Policjanci z Leska ukarali dwóch mężczyzn za wyrzucanie śmieci na dzikich wysypiskach. Jeden po remoncie domu wywoził stare meble do lasu, drugi podczas wypoczynku w domku letniskowym, swoje śmieci wyrzucał nieopodal Jeziora Solińskiego.
Mundurowi otrzymali informację, że w Roztokach Dolnych na składzie drewna ktoś wyrzucił śmieci wielkogabarytowe, w tym stare meble. Świadek zauważył samochód z przyczepką lokalnej wypożyczalni. Dzięki temu policjanci szybko ustalili, że przyczepkę wypożyczył 66-letni mieszkaniec Mchawy.

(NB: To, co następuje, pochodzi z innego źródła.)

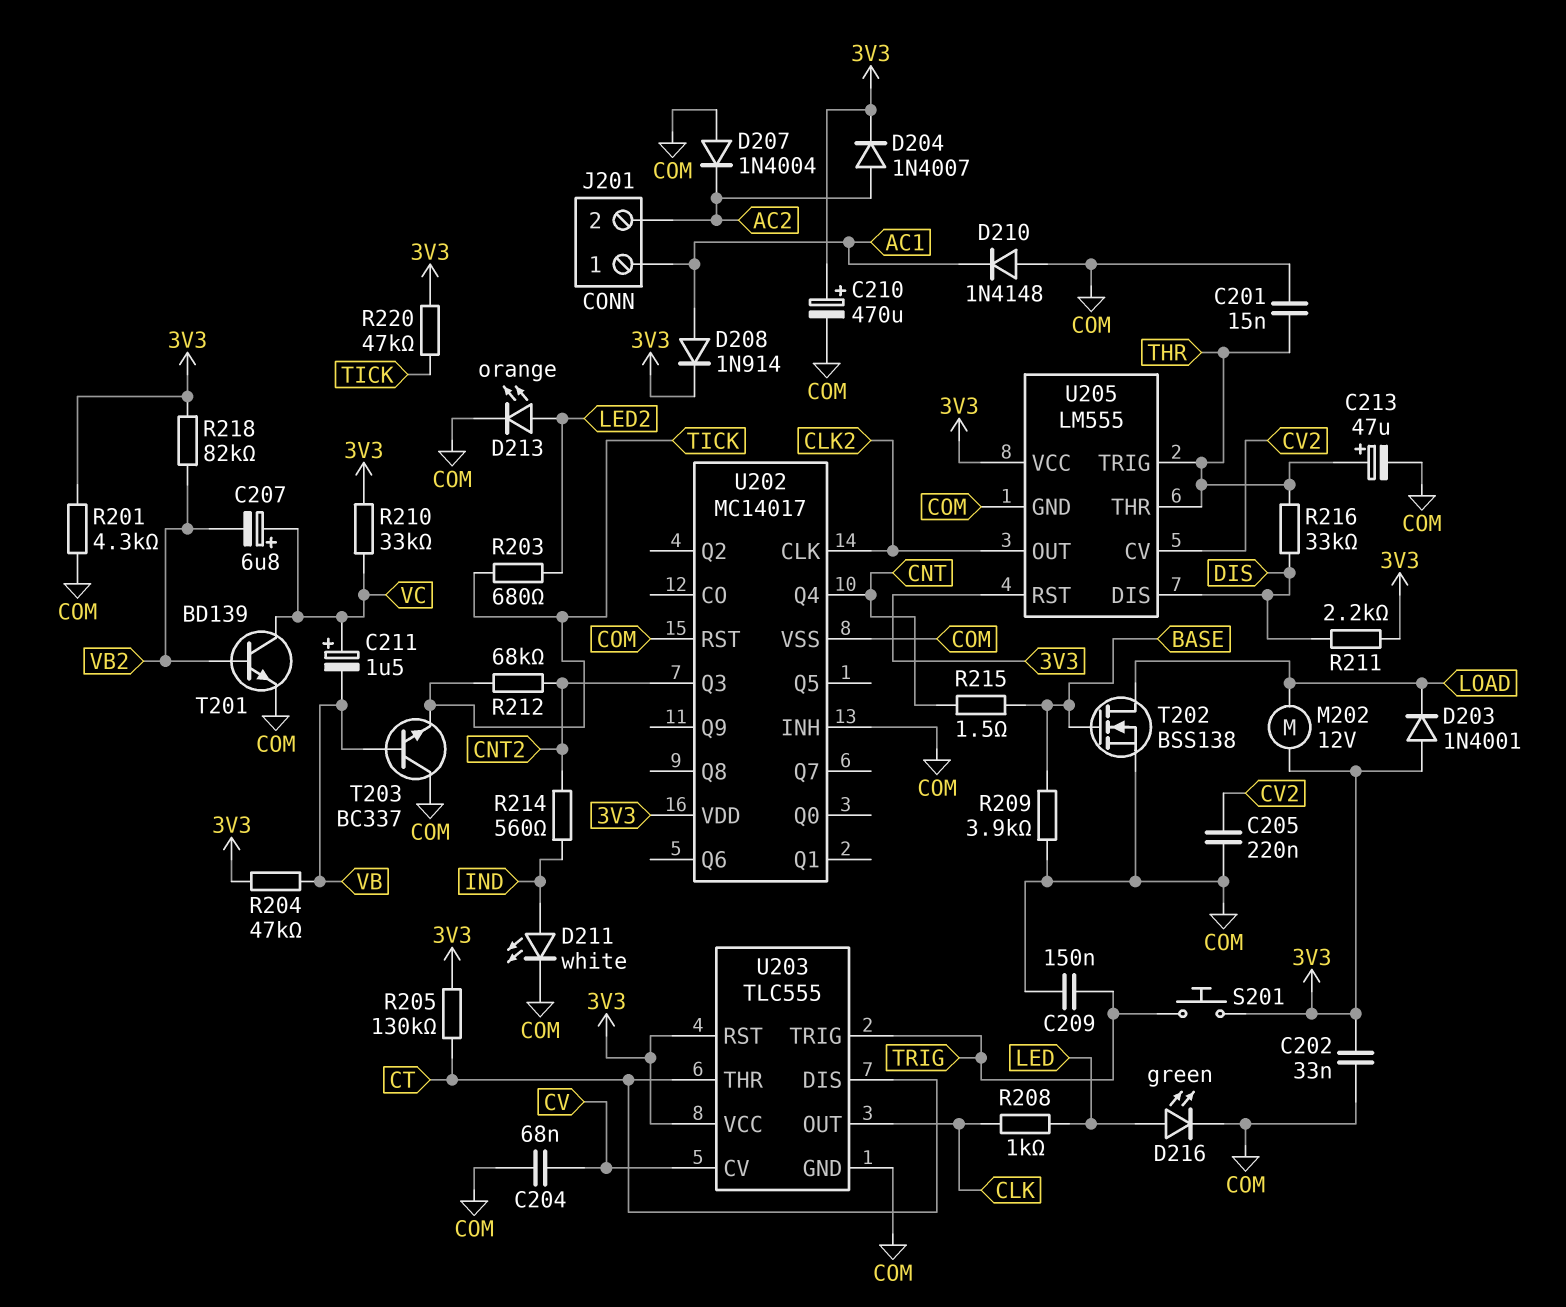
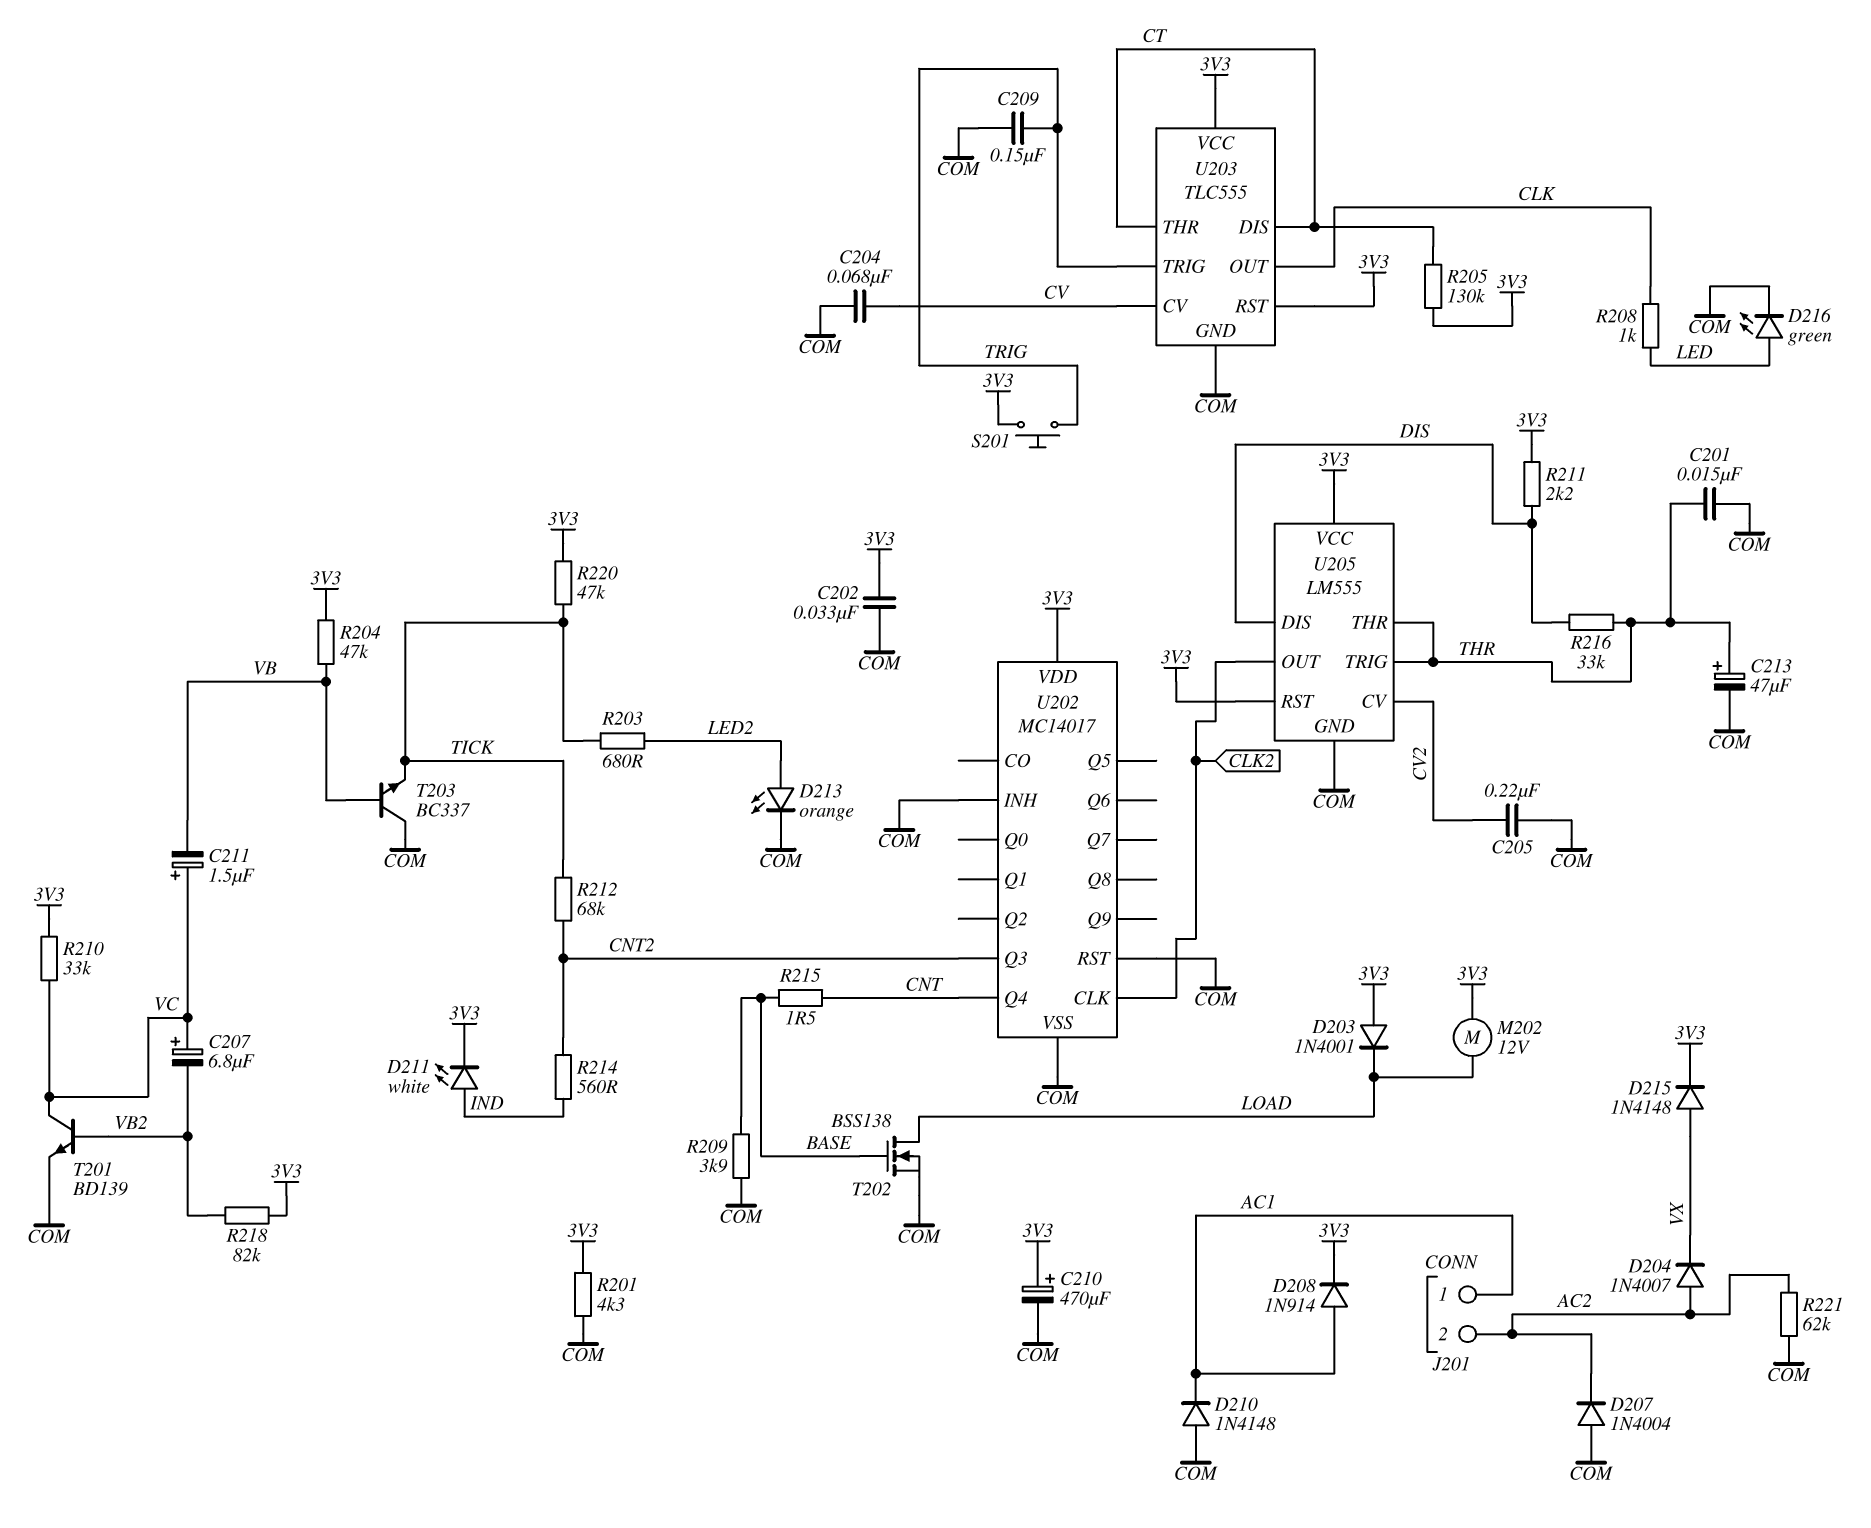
D204: diode 1N4007 (A AC2, K 3V3) -> diode 1N4007 (A AC2, K VX)
D211: LED white (A IND, K COM) -> LED white (A IND, K 3V3)
D215: none -> diode 1N4148 (A VX, K 3V3)
R221: none -> 62k (AC2, COM)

Kolejne zgłoszenie o dzikim wysypisku śmieci w Wołkowyi w rejonie zjazdu nad Jezioro Solińskie pojawiło się na Krajowej Mapie Zagrożeń Bezpieczeństwa. Tam wśród wyrzuconych śmieci były opakowania paczek z nalepkami adresowymi. Dzięki temu ustalono, że śmieci należą do mieszkańca Gliwic. Ten tłumaczył, że w listopadzie wypoczywał w Wołkowyi w domku letniskowym rodziców, a śmieci wyrzucał w tym miejscu, gdyż kiedyś stał tam kontener.
Sprawcom zaśmiecania środowiska grozi kara grzywny do tysiąca złotych o obowiązek posprzątania śmieci.